▶ _Records supplied_:
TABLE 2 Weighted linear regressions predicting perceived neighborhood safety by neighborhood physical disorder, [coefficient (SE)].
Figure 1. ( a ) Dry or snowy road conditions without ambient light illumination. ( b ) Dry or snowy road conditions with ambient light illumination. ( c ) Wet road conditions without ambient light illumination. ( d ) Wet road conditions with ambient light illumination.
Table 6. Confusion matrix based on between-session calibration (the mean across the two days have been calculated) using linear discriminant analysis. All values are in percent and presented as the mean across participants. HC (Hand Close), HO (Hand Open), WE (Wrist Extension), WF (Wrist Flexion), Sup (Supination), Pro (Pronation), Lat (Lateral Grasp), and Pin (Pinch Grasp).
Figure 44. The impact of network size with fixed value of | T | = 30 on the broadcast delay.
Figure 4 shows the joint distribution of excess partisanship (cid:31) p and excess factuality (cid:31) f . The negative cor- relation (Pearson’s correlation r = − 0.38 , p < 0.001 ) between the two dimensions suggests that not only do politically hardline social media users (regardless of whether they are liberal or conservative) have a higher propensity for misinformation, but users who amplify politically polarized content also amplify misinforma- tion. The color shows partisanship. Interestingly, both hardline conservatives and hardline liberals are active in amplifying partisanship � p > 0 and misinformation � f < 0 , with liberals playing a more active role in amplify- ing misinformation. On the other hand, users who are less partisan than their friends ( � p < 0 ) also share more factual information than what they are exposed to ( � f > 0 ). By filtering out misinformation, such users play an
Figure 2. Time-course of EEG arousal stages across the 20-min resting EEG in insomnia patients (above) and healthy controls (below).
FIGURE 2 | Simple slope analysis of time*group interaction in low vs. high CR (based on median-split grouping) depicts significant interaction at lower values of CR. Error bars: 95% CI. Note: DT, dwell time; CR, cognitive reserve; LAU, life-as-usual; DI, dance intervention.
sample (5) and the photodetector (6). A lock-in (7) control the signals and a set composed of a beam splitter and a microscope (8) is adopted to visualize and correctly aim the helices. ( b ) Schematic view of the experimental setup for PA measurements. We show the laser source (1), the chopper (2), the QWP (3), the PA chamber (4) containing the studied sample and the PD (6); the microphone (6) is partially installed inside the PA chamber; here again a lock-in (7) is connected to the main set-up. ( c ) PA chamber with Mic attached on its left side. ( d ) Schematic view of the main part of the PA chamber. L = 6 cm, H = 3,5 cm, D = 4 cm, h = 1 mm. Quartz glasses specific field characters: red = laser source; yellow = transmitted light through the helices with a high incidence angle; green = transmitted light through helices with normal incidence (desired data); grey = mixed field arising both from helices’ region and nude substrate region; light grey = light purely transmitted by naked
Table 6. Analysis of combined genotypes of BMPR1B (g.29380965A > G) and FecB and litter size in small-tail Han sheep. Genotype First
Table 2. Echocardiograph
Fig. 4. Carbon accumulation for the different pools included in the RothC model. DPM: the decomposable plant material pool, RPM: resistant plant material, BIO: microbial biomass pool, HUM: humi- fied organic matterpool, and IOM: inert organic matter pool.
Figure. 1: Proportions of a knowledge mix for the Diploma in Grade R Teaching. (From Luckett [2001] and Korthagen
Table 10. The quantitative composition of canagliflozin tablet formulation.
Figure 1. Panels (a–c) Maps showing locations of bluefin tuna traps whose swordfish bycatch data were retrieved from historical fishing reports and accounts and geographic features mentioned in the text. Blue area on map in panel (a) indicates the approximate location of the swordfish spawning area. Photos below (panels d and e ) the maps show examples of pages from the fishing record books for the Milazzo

▶ _Exercise aim_: How many of the lines above hold "linear"? Answer with only the number.

▶ _The answer_: 2